- _Items from a data source_:

◆ ◆ ◆ ◆ ◆ ◆ ◆

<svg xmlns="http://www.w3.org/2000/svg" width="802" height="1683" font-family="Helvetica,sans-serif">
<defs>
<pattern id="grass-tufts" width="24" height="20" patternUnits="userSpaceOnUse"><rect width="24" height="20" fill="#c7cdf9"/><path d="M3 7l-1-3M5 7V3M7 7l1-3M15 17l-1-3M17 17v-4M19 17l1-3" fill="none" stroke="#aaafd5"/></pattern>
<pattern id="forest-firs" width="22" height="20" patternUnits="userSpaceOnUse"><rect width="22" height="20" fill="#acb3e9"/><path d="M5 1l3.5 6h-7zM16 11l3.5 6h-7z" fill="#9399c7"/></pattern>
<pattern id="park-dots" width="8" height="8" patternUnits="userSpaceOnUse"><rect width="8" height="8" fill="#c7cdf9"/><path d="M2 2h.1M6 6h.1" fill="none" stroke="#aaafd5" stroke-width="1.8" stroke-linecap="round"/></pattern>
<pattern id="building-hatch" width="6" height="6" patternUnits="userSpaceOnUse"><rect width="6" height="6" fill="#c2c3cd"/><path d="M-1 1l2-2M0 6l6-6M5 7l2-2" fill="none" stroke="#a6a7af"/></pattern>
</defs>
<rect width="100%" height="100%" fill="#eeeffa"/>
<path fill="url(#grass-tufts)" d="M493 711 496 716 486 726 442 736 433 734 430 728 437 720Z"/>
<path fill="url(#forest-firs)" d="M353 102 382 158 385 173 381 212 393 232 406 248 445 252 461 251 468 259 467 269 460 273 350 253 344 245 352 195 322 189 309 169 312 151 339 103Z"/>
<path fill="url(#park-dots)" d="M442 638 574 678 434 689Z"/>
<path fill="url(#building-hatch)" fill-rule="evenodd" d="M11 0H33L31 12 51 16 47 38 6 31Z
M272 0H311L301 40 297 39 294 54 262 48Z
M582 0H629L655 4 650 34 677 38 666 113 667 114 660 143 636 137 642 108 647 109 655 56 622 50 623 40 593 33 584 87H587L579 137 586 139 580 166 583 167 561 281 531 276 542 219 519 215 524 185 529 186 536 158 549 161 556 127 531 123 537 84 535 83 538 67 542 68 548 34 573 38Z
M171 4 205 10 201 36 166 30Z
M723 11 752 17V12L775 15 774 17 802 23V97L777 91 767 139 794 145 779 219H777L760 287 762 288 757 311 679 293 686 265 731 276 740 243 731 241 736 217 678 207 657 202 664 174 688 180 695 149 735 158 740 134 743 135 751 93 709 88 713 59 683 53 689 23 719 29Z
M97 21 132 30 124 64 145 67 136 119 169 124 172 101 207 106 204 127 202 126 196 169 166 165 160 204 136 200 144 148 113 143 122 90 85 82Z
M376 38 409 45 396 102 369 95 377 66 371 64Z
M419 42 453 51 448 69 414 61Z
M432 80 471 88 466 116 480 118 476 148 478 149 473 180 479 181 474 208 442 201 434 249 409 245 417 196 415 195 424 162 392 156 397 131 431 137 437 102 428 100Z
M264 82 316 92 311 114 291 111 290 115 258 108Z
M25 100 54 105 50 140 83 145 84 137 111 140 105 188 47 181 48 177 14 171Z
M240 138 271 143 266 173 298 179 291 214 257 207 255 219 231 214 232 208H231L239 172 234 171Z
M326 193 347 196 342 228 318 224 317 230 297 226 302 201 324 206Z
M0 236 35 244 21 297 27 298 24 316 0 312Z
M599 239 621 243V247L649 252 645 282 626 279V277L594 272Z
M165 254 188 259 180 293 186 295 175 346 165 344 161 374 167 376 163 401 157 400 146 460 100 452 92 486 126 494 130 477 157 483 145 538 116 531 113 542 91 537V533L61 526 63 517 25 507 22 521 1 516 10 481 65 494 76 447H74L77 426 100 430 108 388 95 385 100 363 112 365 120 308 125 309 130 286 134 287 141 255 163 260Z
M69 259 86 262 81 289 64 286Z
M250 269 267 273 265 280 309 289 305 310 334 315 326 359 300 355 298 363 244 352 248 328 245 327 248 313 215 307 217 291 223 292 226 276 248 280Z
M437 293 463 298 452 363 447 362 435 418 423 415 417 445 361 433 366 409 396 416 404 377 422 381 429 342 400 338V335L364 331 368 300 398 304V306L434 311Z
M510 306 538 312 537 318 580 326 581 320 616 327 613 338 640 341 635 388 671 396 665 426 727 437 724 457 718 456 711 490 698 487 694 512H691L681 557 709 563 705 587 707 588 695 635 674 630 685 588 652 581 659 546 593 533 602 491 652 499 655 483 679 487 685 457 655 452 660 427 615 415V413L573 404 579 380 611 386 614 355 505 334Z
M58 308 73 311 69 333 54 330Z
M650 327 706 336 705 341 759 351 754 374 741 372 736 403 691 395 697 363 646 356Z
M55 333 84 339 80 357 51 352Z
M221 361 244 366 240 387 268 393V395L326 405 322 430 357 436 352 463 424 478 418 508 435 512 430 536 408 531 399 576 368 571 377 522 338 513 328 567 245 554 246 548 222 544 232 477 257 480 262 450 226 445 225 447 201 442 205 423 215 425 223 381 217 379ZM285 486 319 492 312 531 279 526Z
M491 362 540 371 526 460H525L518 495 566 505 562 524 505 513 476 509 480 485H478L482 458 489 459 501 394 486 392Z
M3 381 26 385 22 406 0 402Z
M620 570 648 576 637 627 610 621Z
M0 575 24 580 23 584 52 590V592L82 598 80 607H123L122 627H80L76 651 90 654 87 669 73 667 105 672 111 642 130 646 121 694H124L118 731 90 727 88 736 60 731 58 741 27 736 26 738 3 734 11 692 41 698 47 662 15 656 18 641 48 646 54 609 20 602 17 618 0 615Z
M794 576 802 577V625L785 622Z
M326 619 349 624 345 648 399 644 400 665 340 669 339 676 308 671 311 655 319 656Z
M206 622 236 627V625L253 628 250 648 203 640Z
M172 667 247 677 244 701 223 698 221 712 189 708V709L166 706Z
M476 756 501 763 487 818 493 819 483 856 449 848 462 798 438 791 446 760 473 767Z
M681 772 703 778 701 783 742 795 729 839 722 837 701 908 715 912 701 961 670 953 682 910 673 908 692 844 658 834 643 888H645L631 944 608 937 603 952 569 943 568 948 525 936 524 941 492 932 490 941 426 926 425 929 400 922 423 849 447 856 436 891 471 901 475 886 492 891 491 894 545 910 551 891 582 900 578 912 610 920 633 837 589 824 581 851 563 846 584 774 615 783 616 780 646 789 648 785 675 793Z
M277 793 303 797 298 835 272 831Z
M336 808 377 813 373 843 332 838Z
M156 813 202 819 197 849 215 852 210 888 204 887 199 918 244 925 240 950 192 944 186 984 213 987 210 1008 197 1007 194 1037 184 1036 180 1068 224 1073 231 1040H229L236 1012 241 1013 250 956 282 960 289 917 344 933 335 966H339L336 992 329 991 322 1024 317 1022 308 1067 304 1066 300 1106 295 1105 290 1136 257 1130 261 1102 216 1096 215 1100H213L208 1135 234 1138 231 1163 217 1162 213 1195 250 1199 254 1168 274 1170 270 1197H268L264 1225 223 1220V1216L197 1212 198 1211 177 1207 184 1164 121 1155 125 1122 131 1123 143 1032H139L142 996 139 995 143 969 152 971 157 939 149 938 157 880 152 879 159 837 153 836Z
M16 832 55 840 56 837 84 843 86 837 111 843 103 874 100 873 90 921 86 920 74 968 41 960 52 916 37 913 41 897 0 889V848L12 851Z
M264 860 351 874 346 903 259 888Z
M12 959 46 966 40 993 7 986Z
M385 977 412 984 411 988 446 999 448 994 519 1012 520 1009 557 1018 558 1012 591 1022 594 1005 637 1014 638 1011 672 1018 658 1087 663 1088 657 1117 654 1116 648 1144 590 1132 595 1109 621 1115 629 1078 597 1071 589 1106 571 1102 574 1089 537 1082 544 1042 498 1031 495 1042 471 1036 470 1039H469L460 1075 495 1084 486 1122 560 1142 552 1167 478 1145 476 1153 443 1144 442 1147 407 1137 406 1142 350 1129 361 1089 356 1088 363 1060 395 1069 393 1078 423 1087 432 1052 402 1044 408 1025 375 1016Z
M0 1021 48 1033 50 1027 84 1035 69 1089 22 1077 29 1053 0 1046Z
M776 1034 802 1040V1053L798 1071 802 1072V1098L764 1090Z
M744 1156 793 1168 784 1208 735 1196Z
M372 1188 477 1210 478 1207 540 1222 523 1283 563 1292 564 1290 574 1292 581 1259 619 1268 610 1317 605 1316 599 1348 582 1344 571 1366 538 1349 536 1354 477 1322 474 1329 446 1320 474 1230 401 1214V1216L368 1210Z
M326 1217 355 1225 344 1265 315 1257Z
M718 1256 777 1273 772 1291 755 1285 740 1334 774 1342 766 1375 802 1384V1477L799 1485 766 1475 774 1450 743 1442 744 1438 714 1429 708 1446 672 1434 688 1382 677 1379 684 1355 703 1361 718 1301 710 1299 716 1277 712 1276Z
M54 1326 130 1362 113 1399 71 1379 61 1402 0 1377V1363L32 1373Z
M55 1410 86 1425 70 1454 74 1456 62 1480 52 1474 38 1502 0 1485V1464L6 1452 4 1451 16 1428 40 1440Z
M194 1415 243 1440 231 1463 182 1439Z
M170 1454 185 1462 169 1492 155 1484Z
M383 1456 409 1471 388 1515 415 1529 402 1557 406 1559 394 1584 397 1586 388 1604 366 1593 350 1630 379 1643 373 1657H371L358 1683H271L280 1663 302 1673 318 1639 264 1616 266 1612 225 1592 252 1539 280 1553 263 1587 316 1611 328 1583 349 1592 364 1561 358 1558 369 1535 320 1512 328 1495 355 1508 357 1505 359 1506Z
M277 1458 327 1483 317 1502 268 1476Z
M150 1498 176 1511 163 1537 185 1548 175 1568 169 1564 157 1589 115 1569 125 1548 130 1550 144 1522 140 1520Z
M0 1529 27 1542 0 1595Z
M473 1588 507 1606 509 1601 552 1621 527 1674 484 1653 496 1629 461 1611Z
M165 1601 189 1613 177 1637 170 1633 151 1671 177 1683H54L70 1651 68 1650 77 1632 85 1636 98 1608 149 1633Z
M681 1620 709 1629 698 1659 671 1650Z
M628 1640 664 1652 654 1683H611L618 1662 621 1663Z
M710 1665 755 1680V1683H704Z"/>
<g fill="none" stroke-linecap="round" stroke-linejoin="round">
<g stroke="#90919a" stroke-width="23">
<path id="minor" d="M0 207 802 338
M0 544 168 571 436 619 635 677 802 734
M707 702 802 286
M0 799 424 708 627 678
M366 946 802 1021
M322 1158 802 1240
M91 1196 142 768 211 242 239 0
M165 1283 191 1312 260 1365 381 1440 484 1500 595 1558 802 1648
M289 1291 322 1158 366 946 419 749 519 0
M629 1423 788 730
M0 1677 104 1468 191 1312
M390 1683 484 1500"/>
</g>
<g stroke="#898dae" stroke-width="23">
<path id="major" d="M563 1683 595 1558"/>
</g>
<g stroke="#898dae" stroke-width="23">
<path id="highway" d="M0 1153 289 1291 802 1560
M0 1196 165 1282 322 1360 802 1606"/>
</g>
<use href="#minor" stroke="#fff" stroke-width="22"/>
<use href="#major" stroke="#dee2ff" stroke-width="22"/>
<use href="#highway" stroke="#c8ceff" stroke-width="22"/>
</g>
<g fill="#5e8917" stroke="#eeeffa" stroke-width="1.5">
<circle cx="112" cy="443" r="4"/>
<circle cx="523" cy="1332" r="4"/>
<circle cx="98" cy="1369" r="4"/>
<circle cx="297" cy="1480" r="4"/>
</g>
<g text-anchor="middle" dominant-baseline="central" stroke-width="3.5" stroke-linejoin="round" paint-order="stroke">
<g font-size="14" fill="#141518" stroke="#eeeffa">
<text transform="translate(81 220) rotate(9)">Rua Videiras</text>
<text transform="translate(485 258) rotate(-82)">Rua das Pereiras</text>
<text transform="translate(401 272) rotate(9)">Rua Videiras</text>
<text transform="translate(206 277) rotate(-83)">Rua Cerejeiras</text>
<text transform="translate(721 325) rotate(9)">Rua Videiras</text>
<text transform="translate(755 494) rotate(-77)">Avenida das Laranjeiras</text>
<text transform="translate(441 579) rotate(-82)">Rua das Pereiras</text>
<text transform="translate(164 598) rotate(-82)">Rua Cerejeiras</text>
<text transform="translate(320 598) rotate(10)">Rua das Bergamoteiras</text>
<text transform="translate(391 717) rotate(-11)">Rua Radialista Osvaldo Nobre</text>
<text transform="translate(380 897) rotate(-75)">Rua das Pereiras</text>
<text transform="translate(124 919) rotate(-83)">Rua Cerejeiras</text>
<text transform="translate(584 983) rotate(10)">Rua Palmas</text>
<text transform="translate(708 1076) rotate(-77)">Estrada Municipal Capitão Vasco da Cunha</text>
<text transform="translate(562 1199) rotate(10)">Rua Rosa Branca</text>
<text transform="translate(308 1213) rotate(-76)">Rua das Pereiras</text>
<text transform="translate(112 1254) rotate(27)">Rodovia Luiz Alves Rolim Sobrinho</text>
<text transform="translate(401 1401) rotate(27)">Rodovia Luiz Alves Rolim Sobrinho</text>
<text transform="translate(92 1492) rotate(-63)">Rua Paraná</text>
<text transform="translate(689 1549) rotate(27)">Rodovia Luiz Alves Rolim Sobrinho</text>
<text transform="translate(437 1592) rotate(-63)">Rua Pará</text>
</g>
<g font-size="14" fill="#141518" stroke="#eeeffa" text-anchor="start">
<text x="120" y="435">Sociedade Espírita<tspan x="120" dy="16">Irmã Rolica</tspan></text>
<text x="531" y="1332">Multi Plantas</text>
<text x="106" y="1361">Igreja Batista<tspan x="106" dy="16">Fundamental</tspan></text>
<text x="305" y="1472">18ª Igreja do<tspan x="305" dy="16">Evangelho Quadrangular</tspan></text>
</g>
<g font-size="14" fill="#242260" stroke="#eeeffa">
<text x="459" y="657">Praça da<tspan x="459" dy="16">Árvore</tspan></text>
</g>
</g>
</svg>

◆ ◆ ◆ ◆ ◆ ◆ ◆

- _Exercise_:
Take the lines above from the one containing "M55 1410 86" down to the one containing "M0 544 168 571 436 619 635 677 802 734", and transcribe them exactly, both ends included.

- _Written solution_:
M55 1410 86 1425 70 1454 74 1456 62 1480 52 1474 38 1502 0 1485V1464L6 1452 4 1451 16 1428 40 1440Z
M194 1415 243 1440 231 1463 182 1439Z
M170 1454 185 1462 169 1492 155 1484Z
M383 1456 409 1471 388 1515 415 1529 402 1557 406 1559 394 1584 397 1586 388 1604 366 1593 350 1630 379 1643 373 1657H371L358 1683H271L280 1663 302 1673 318 1639 264 1616 266 1612 225 1592 252 1539 280 1553 263 1587 316 1611 328 1583 349 1592 364 1561 358 1558 369 1535 320 1512 328 1495 355 1508 357 1505 359 1506Z
M277 1458 327 1483 317 1502 268 1476Z
M150 1498 176 1511 163 1537 185 1548 175 1568 169 1564 157 1589 115 1569 125 1548 130 1550 144 1522 140 1520Z
M0 1529 27 1542 0 1595Z
M473 1588 507 1606 509 1601 552 1621 527 1674 484 1653 496 1629 461 1611Z
M165 1601 189 1613 177 1637 170 1633 151 1671 177 1683H54L70 1651 68 1650 77 1632 85 1636 98 1608 149 1633Z
M681 1620 709 1629 698 1659 671 1650Z
M628 1640 664 1652 654 1683H611L618 1662 621 1663Z
M710 1665 755 1680V1683H704Z"/>
<g fill="none" stroke-linecap="round" stroke-linejoin="round">
<g stroke="#90919a" stroke-width="23">
<path id="minor" d="M0 207 802 338
M0 544 168 571 436 619 635 677 802 734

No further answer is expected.